- [What is required]: Report back each line of the data that contains the word "posizione".

[Collection entries]

════════════════

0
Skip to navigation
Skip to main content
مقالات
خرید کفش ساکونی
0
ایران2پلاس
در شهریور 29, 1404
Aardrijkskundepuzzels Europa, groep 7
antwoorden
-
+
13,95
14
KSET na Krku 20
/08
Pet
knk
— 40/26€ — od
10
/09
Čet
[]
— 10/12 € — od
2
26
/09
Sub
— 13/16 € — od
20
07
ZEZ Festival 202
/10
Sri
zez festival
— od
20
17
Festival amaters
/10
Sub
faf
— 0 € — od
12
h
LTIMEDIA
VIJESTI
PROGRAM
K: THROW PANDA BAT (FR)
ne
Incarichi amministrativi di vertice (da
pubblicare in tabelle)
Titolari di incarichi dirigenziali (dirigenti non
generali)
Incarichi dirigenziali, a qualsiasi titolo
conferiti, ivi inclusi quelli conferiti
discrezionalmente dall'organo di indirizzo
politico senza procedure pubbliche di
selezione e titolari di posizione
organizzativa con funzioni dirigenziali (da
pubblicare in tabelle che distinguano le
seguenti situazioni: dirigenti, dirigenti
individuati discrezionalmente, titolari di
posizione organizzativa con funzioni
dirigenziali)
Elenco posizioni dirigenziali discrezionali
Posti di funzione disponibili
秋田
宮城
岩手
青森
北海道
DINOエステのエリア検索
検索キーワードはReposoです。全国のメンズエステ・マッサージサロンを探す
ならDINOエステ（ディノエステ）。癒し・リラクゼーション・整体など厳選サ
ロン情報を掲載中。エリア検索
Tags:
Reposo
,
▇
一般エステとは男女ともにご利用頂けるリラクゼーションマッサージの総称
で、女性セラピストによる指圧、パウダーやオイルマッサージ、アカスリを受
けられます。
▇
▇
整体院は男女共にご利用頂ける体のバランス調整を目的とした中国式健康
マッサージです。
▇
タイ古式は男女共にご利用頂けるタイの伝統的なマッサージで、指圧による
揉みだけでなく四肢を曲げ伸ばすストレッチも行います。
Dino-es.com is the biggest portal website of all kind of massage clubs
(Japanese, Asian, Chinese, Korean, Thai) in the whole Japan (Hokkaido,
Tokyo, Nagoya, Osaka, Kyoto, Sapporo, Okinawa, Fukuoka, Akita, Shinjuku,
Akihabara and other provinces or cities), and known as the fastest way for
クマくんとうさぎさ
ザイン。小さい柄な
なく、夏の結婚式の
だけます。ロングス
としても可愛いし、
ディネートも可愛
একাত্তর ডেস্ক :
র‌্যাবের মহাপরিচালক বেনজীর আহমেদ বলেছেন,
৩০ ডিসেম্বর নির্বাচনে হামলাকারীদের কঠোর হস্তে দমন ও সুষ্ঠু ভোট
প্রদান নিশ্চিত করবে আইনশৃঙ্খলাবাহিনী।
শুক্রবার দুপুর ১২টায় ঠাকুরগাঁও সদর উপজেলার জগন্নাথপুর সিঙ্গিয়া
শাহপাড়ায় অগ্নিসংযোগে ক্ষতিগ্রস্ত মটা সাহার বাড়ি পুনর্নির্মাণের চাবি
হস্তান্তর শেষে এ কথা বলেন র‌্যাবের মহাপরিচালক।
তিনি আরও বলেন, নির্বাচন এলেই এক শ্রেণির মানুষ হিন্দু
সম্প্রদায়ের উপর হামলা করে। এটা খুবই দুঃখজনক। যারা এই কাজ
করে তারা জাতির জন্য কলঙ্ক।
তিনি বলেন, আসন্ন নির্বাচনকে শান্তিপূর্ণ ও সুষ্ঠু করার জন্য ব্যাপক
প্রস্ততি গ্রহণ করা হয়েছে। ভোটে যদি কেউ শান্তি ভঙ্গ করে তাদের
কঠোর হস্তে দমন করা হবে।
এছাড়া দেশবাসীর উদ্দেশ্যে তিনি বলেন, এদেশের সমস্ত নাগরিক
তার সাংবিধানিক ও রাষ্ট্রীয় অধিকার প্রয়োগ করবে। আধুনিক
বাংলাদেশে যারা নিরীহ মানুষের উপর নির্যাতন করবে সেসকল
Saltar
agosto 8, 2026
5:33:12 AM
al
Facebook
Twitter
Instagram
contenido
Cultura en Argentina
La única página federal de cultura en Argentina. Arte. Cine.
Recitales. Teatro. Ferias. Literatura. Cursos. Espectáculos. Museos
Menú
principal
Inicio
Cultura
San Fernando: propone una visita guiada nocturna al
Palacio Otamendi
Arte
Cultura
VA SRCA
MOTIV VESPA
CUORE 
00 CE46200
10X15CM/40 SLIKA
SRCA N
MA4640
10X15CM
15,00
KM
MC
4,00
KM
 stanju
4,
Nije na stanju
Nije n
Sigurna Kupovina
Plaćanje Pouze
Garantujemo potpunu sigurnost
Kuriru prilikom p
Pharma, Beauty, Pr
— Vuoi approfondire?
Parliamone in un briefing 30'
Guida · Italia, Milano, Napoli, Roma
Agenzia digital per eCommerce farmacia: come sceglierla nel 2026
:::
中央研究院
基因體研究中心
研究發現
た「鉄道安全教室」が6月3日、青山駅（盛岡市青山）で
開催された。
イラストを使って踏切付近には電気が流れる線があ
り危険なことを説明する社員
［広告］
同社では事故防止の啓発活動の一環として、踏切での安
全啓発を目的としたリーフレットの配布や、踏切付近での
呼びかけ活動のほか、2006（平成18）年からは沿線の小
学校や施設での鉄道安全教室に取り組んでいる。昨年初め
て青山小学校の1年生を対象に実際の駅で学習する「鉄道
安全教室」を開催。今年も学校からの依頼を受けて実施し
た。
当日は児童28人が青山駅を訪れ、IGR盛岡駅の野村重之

════════════════

- [Expected output]:
selezione e titolari di posizione
posizione organizzativa con funzioni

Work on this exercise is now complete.